[Problem statement]
Give the data below again exactly, and drop each picture from it.

[Recorded information]
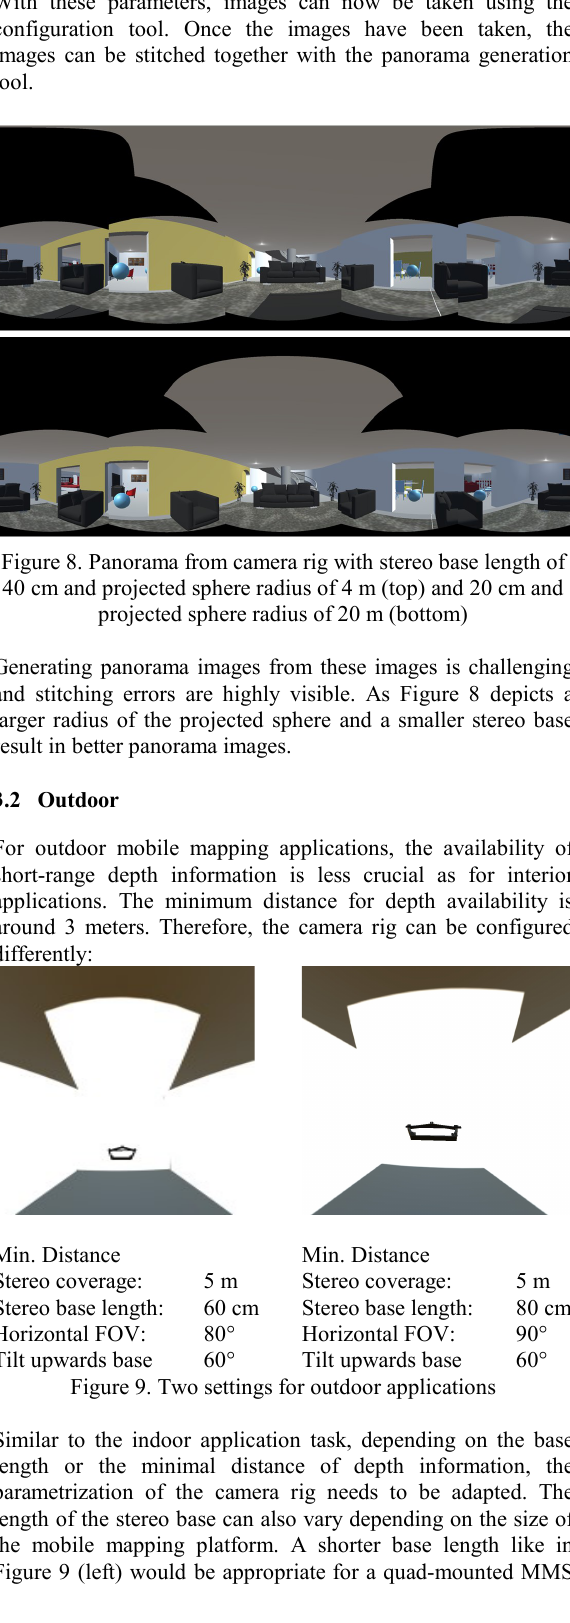
length of the stereo base can also vary depending on the size of the mobile mapping platform. A shorter base length like in Figure 9 (left) would be appropriate for a quad-mounted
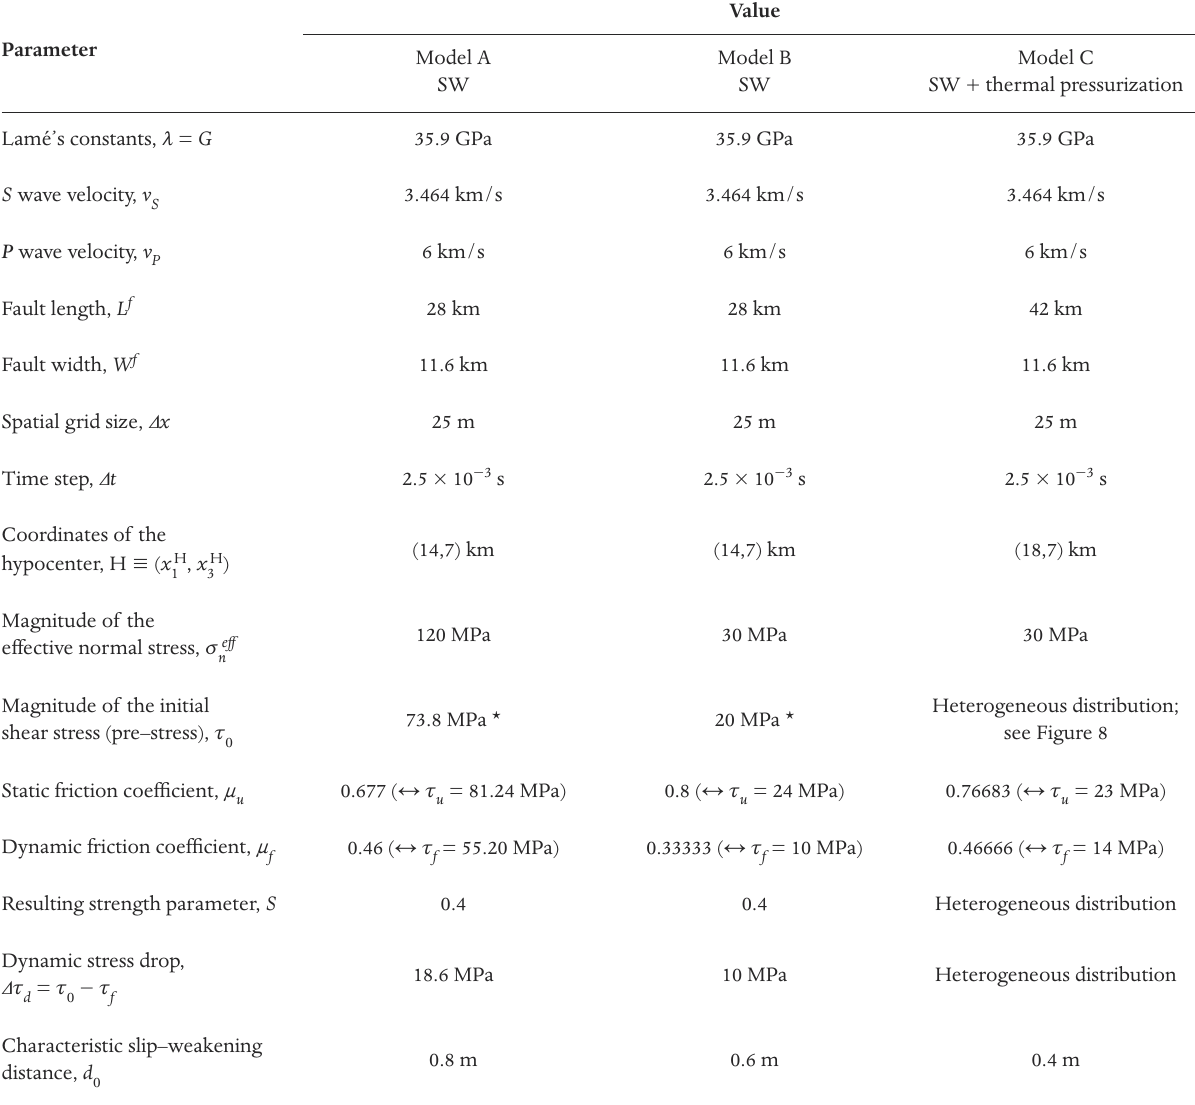
–component of the initial shear traction vector T is non 1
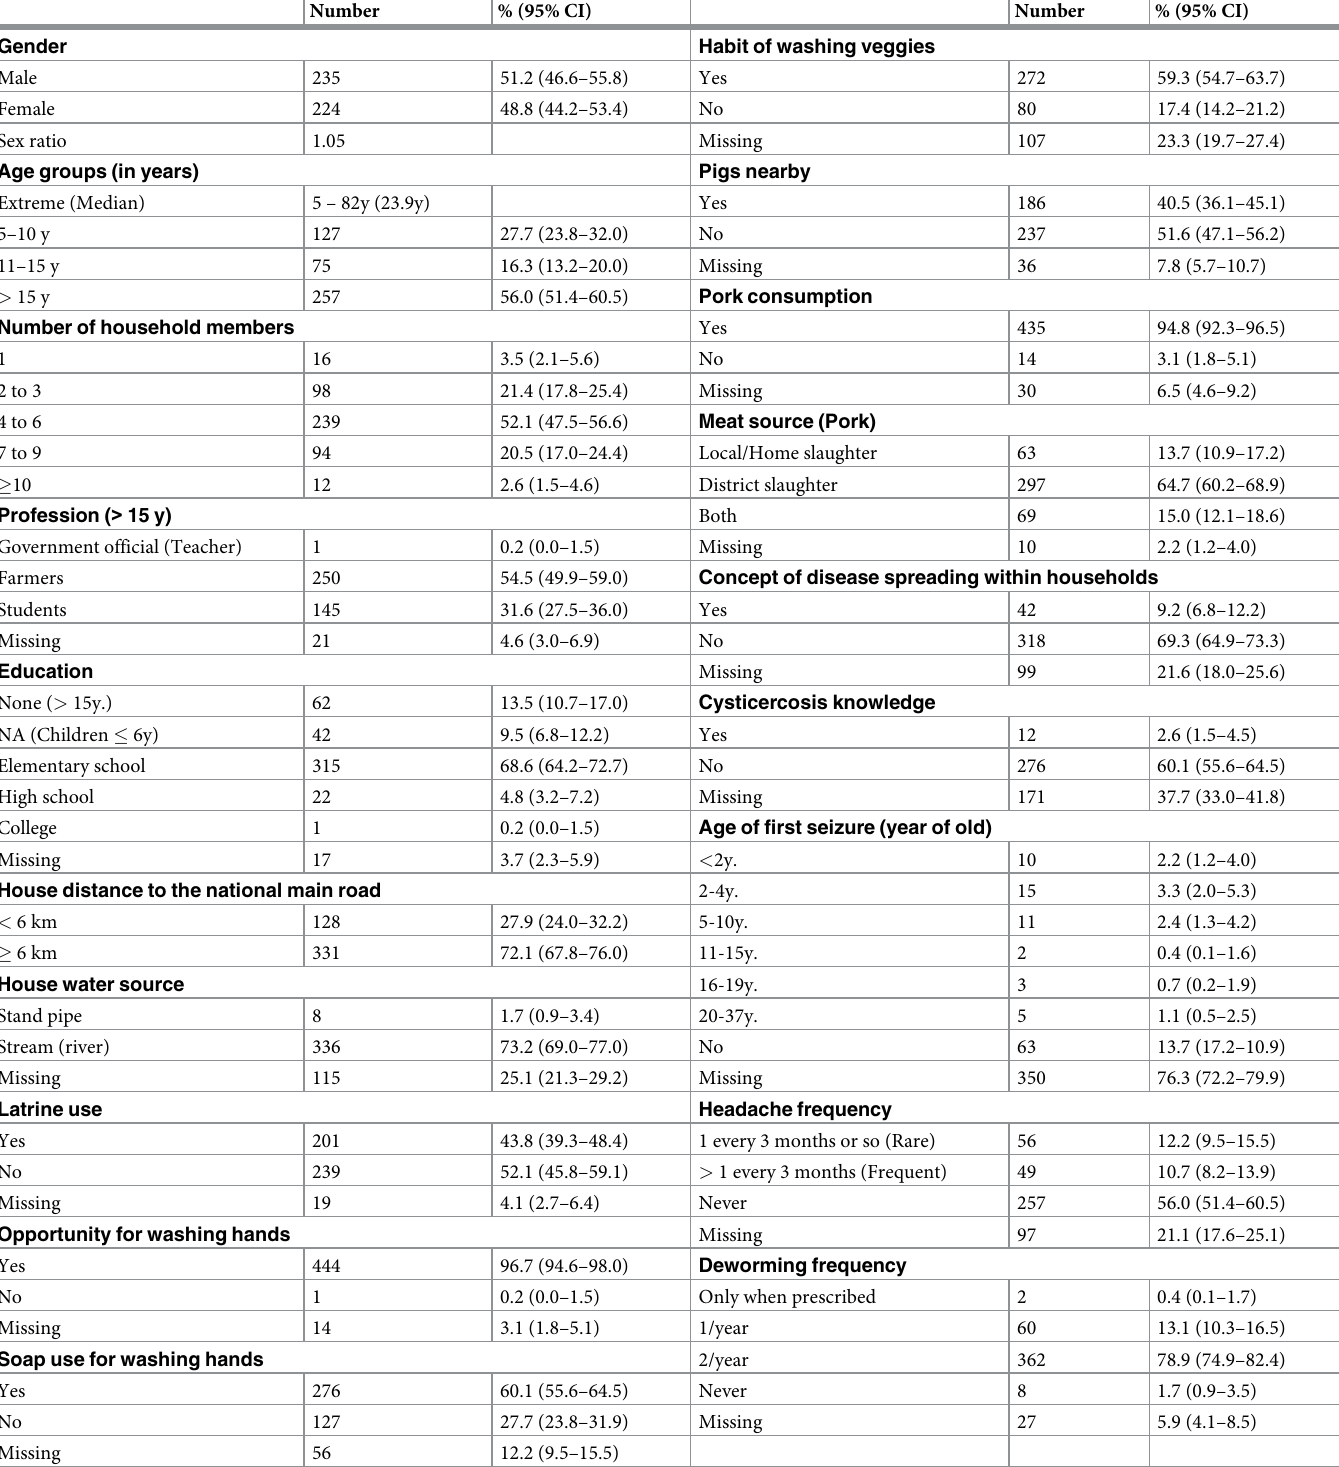
Table 1. Characteristics, behaviours, health and hygiene conditions of the study population (n =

[Result of this exercise]
length of the stereo base can also vary depending on the size of the mobile mapping platform. A shorter base length like in Figure 9 (left) would be appropriate for a quad-mounted
–component of the initial shear traction vector T is non 1
Table 1. Characteristics, behaviours, health and hygiene conditions of the study population (n =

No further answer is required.